Meet the Artist: Tatjana Mai-Wyss
Tatjana Mai-Wyss, who illustrated the story “Animal Hats” in the January issue of BABYBUG, can usually be found working in her sunny studio in South Carolina. She lives with her professor husband, two daughters, a dog, and a cat — plus two dwarf bunnies, who camp out in the back yard. She was born in a small town in Switzerland, which often inspires her work; it’s airy, playful, and full of movement. We chatted about how she developed “Animal Hats,” the urge to create, and the best ways of introducing children to art.
We see a lot of adorable BABYBUG artwork, but your illustration of “Animal Hats” may take the cake! What inspired the artwork? Can you describe your illustration process?

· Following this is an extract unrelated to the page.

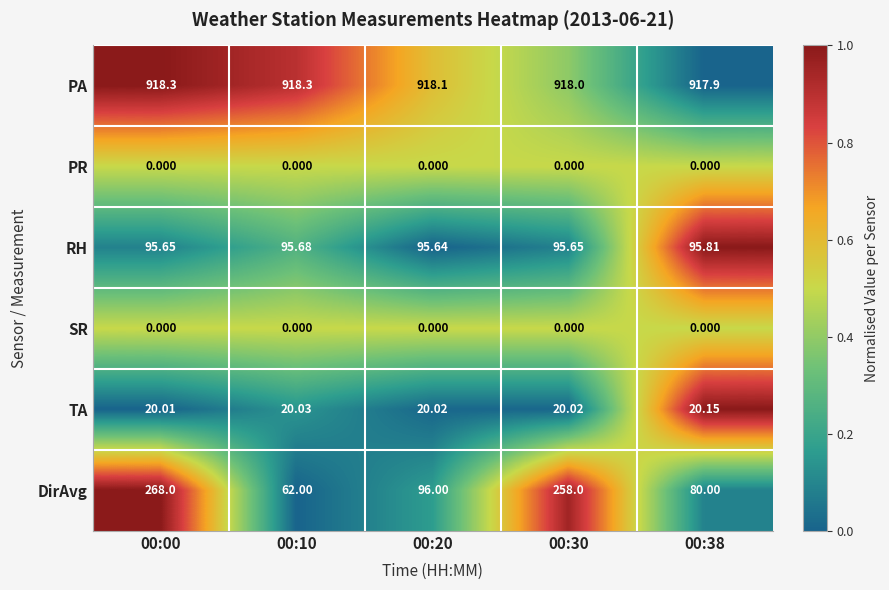

What is the total value across all series at 00:10?

1096.0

The first step of the process is, of course, to read and reread the story. I also like to read it to my kids, who are a little old for BABYBUG at this point, but are still full of good ideas. My younger daughter Nora actually drew a full set of illustrations for “Animal Hats” while I was still thinking about my approach. This project was a bit unusual in that as I read it, I imagined the girl growing older and out of each hat. As I sketched out the scenes, the idea kept rolling and it wasn’t until I was ready to submit the sketches that I realized I hadn’t followed any of the editorial guidelines. I made another set of sketches according to the instructions, and surprisingly the editors chose some from the first set and some from the second. They fit together nicely in the end, and the result was maybe a bit more unexpected. I still make my final art the old fashioned way; I transfer the sketch to nice paper and work with pencil, watercolors, and sometimes collage.
When did you first become interested in art?
I’ve always loved making things. When I was little, one of my favorite possessions was a large box my mom made me (covered in red and white gingham paper). I could store all my collected treasures in it (match boxes, ribbons, yarn, tin foil, and paper scraps) and pull them out when I felt the itch to make something. My other passion was books, and illustration combines reading, drawing, and making perfectly. I love being an illustrator. I still collect all kinds of treasures and am compelled to make something every day (even if it’s just a loaf of bread).
What role did your hometown play as you grew as an artist?
I grew up in Switzerland (and New Jersey) and moved quite a bit as a child. Maybe coming into new situations made me notice details others might take for granted, but I have a lot of very clear, happy memories of childhood, and I think that comes out in my drawings.
What do you like about illustration for children?
I think children and I share a love for details and a desire for accuracy when it comes to the story. I love picture book illustration because of the possibility of creating a whole new story with pictures, one that complements the words but may lead them in a new direction, introduce other characters, or even create a small parallel narrative in the pictures.
In your opinion, what’s the best way to get a child interested in art?
I think it’s important to give kids opportunity and supplies to make art, and help and instructions only when they ask for them. Exposure to books, pictures, nature, and the outdoors will help develop their creativity.
Did you have any favorite picture books when you were a child? How about now?
Some favorite books I remember are all of Richard Scarry’s books, A Bell for Ursli (A. Carigiet/S.Chonz), Zeralda’s Ogre (Ungerer), The Very Hungry Caterpillar (Carle), and Bread and Jam for Francis (Hoban). My family jokes that my favorite books are all food-related. I could never decide on a current favorite. I love having access to books and amazing illustrators from all over the world through the internet, though the variety is a bit dizzying. Some classic family books we’ve happily been rereading for 10+ years are Owl Babies by Martin Waddell, as well as Goodnight Gorilla and 10 Minutes till Bedtime by Peggy Rathmann.
How will you celebrate the new year?
We will probably take the dog for a long walk, make a fire, eat fondue, and set off sparklers on New Year’s Eve.